■ Listed records ■
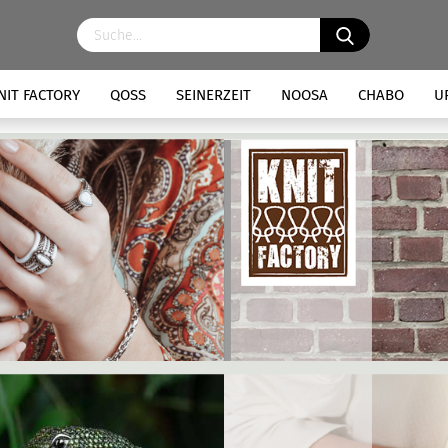
NIT FACTORY
QOSS
SEINERZEIT
NOOSA
CHABO
U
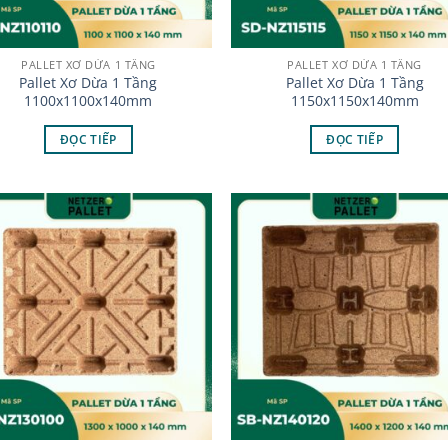
PALLET XƠ DỪA 1 TẦNG
PALLET XƠ DỪA 1 TẦNG
Pallet Xơ Dừa 1 Tầng
Pallet Xơ Dừa 1 Tầng
1100x1100x140mm
1150x1150x140mm
ĐỌC TIẾP
ĐỌC TIẾP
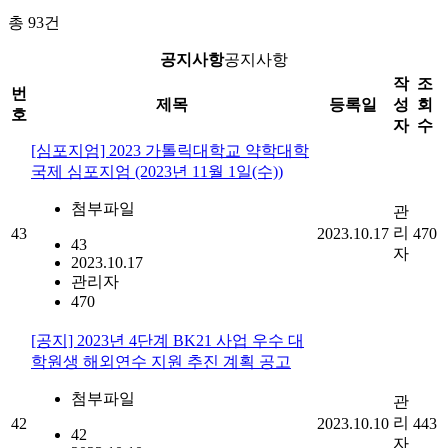
총
93
건
공지사항
공지사항
작
조
번
제목
등록일
성
회
호
자
수
[심포지엄] 2023 가톨릭대학교 약학대학
국제 심포지엄 (2023년 11월 1일(수))
첨부파일
관
리
43
2023.10.17
470
43
자
2023.10.17
관리자
470
[공지] 2023년 4단계 BK21 사업 우수 대
학원생 해외연수 지원 추진 계획 공고
첨부파일
관
리
42
2023.10.10
443
42
자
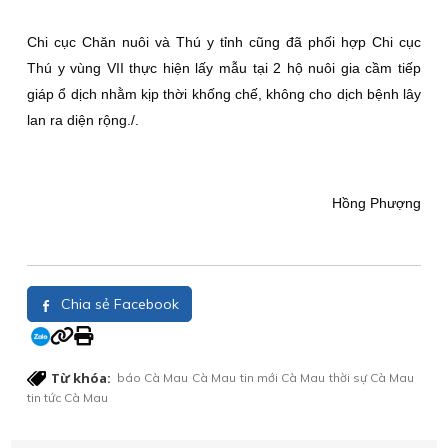
Chi cục Chăn nuôi và Thú y tỉnh cũng đã phối hợp Chi cục
Thú y vùng VII thực hiện lấy mẫu tại 2 hộ nuôi gia cầm tiếp
giáp ổ dịch nhằm kịp thời khống chế, không cho dịch bệnh lây
lan ra diện rộng./.
Hồng Phượng
Chia sẻ Facebook
Từ khóa:
báo Cà Mau
Cà Mau
tin mới Cà Mau
thời sự Cà Mau
tin tức Cà Mau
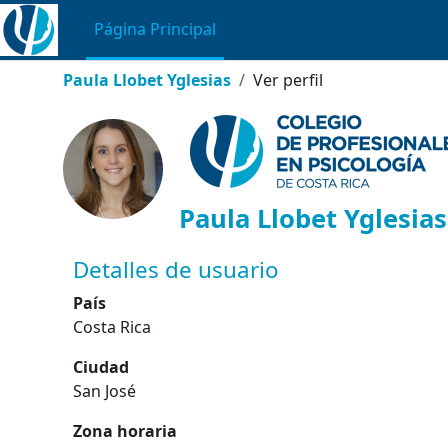
Salta al contenido principal
Página Principal
Paula Llobet Yglesias
Ver perfil
Paula Llobet Yglesias
Perfil de usuario
Bloques de contenido principal
Detalles de usuario
País
Costa Rica
Ciudad
San José
Zona horaria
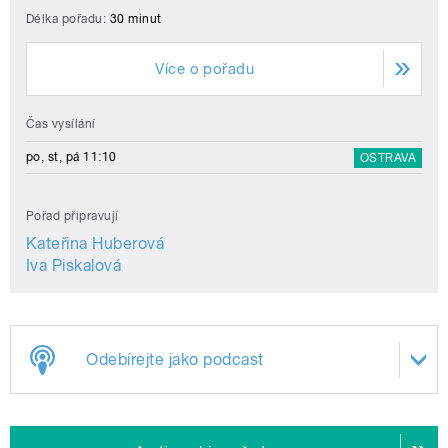
Délka pořadu:
30 minut
Více o pořadu
Čas vysílání
po, st, pá 11:10
OSTRAVA
Pořad připravují
Kateřina Huberová
Iva Piskalová
Odebírejte jako podcast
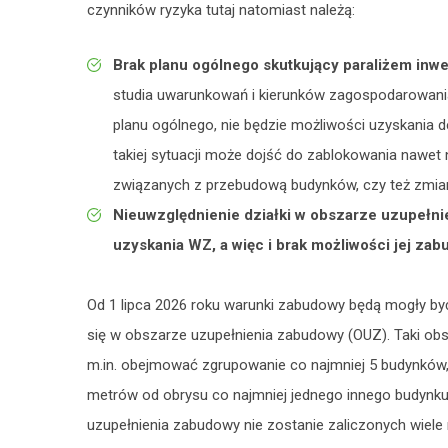
czynników ryzyka tutaj natomiast należą:
Brak planu ogólnego skutkujący paraliżem inw
studia uwarunkowań i kierunków zagospodarowania
planu ogólnego, nie będzie możliwości uzyskania 
takiej sytuacji może dojść do zablokowania nawet na
związanych z przebudową budynków, czy też zmia
Nieuwzględnienie działki w obszarze uzupełn
uzyskania WZ, a więc i brak możliwości jej zab
Od 1 lipca 2026 roku warunki zabudowy będą mogły być
się w obszarze uzupełnienia zabudowy (OUZ). Taki ob
m.in. obejmować zgrupowanie co najmniej 5 budynków, z
metrów od obrysu co najmniej jednego innego budynku
uzupełnienia zabudowy nie zostanie zaliczonych wiel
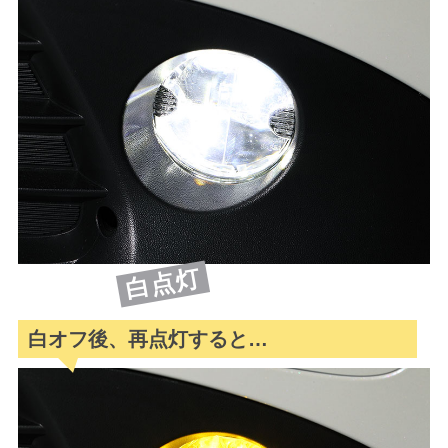
白点灯
白オフ後、再点灯すると…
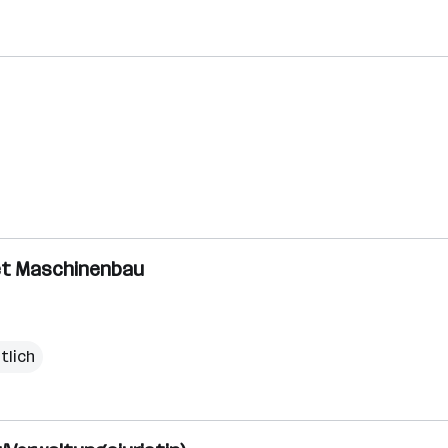
iet Maschinenbau
tlich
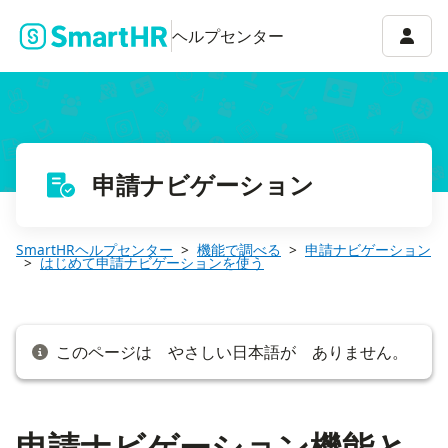
申請ナビゲーション機能とは
アカウ
ヘルプセンター
申請ナビゲーション
SmartHRヘルプセンター
機能で調べる
申請ナビゲーション
はじめて申請ナビゲーションを使う
このページは やさしい日本語が ありません。
申請ナビゲーション機能と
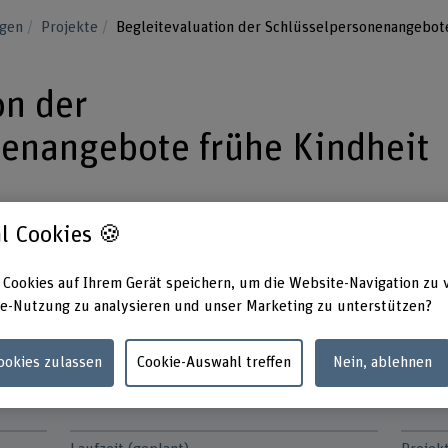
ngen
Projekte
Begleitevaluation der Schlüsselpersonenangebote
on der
enangebote frühe Kindheit
n sogenannte Schlüsselpersonen
l Cookies 🍪
indern im Vorschulalter. Inwiefern
 Cookies auf Ihrem Gerät speichern, um die Website-Navigation zu 
ang zu Angeboten im Bereich frühe
e-Nutzung zu analysieren und unser Marketing zu unterstützen?
on in die Gesellschaft?
Cookies zulassen
Cookie-Auswahl treffen
Nein, ablehnen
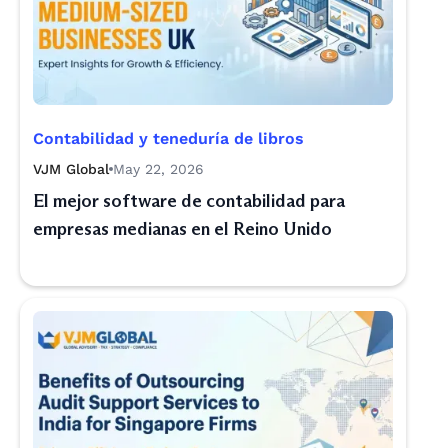
Contabilidad y teneduría de libros
VJM Global
May 22, 2026
El mejor software de contabilidad para
empresas medianas en el Reino Unido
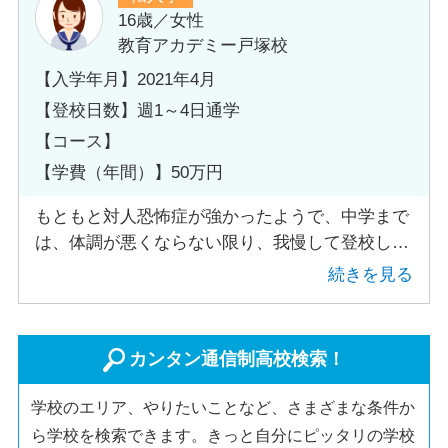
16歳／女性
教育アカデミー戸塚校
【入学年月】2021年4月
【登校日数】週1～4日通学
【コース】
【学費（年間）】50万円
もともと対人恐怖症が強かったようで、中学まで
は、体調が悪くならない限り、我慢して登校し、
頑張って受験しました。思春期独特の体調の変化
続きを見る
が大きくなり、ポツポツ休んでいたのですが、休
む間に授業が一気に進み、ついて行けなくなりま
した。気分の落ち込みが激しくなり、欠席か増え
カンタン通信制高校検索！
ました。心療内科には通っていました。うつの症
状なのか、文章が読めなくなり、このまま学校で
学校のエリア、やりたいことなど、さまざまな条件か
頑張っても進級出来なくなると、心療内科の先生
ら学校を検索できます。きっと自分にピッタリの学校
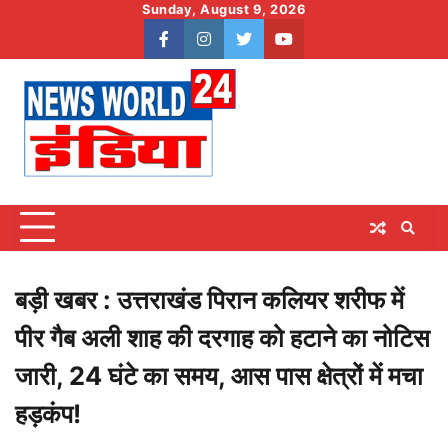
Skip
Sunday, August 9, 2026
to
facebook
instagram
twitter
youtube
content
बड़ी खबर : उत्तराखंड पिरान कलियर शरीफ में
पीर गैब अली शाह की दरगाह को हटाने का नोटिस
जारी, 24 घंटे का समय, आस पास क्षेत्रों में मचा
हड़कंप!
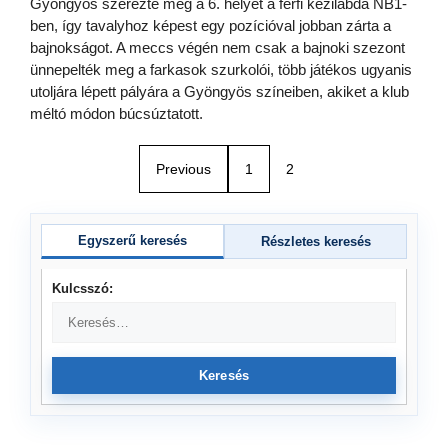
Gyöngyös szerezte meg a 6. helyet a férfi kézilabda NB1-
ben, így tavalyhoz képest egy pozícióval jobban zárta a
bajnokságot. A meccs végén nem csak a bajnoki szezont
ünnepelték meg a farkasok szurkolói, több játékos ugyanis
utoljára lépett pályára a Gyöngyös színeiben, akiket a klub
méltó módon búcsúztatott.
Previous
1
2
Egyszerű keresés
Részletes keresés
Kulcsszó:
Keresés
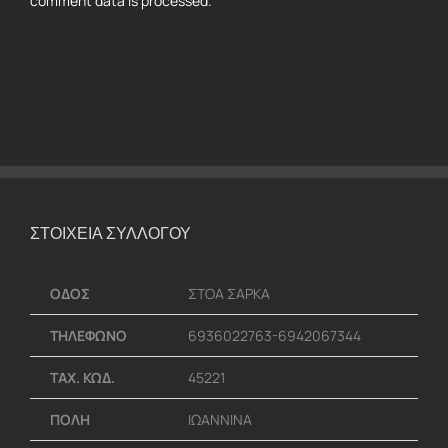
comment data is processed.
ΣΤΟΙΧΕΙΑ ΣΥΛΛΟΓΟΥ
ΟΔΟΣ
ΣΤΟΑ ΣΑΡΚΑ
ΤΗΛΕΦΩΝΟ
6936022763-6942067344
ΤΑΧ. ΚΩΔ.
45221
ΠΟΛΗ
ΙΩΑΝΝΙΝΑ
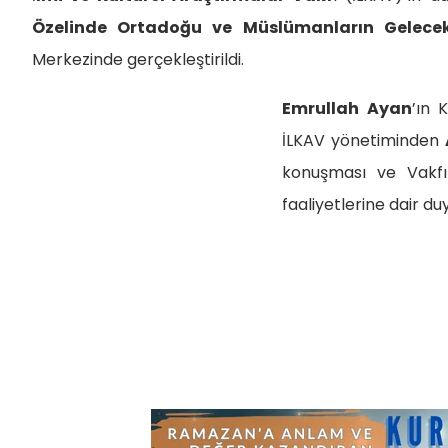
Özelinde Ortadoğu ve Müslümanların Gelece
Merkezinde gerçekleştirildi.
Emrullah Ayan
’ın 
İLKAV yönetiminden
konuşması ve Vakfı
faaliyetlerine dair d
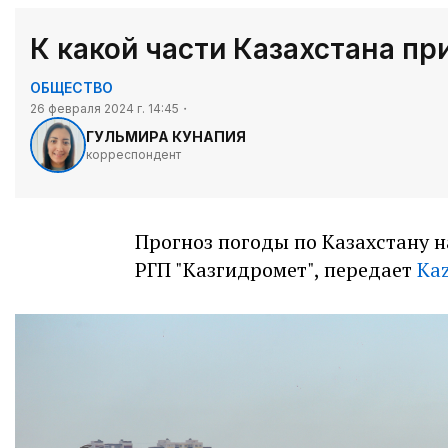
К какой части Казахстана п
ОБЩЕСТВО
26 февраля 2024 г. 14:45
ГУЛЬМИРА КУНАПИЯ
корреспондент
Прогноз погоды по Казахстану н
РГП "Казгидромет", передает
Kaz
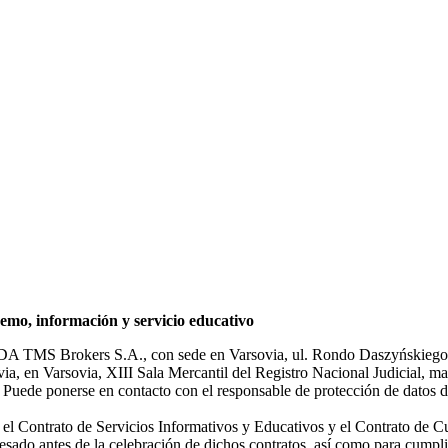
mo, información y servicio educativo
NDA TMS Brokers S.A., con sede en Varsovia, ul. Rondo Daszyńskiego 1
rsovia, en Varsovia, XIII Sala Mercantil del Registro Nacional Judicial
Puede ponerse en contacto con el responsable de protección de datos d
ar el Contrato de Servicios Informativos y Educativos y el Contrato de C
sado antes de la celebración de dichos contratos, así como para cumplir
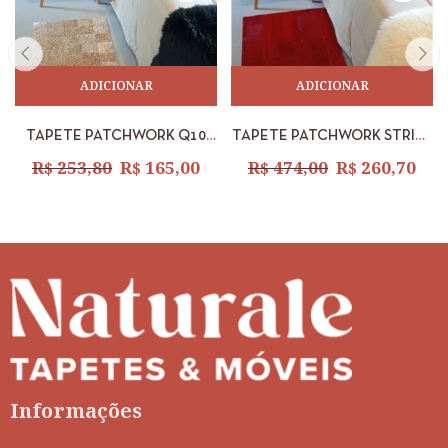
ADICIONAR
ADICIONAR
TAPETE PATCHWORK Q10
TAPETE PATCHWORK STRIPE
CHITA SERIGRAFADO 0,50 X
VERMELHO 0,60 X 1,10M
R$
253,80
R$
165,00
R$
474,00
R$
260,70
1,10M
Informações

■ Task details ■
Starting at the first line of the entries, restate word for word everything through the line that holds "Chi cục Chăn", both ends included, but omit any pictures.

■ Task result ■
NIT FACTORY
QOSS
SEINERZEIT
NOOSA
CHABO
U
PALLET XƠ DỪA 1 TẦNG
PALLET XƠ DỪA 1 TẦNG
Pallet Xơ Dừa 1 Tầng
Pallet Xơ Dừa 1 Tầng
1100x1100x140mm
1150x1150x140mm
ĐỌC TIẾP
ĐỌC TIẾP
총
93
건
공지사항
공지사항
작
조
번
제목
등록일
성
회
호
자
수
[심포지엄] 2023 가톨릭대학교 약학대학
국제 심포지엄 (2023년 11월 1일(수))
첨부파일
관
리
43
2023.10.17
470
43
자
2023.10.17
관리자
470
[공지] 2023년 4단계 BK21 사업 우수 대
학원생 해외연수 지원 추진 계획 공고
첨부파일
관
리
42
2023.10.10
443
42
자
Chi cục Chăn nuôi và Thú y tỉnh cũng đã phối hợp Chi cục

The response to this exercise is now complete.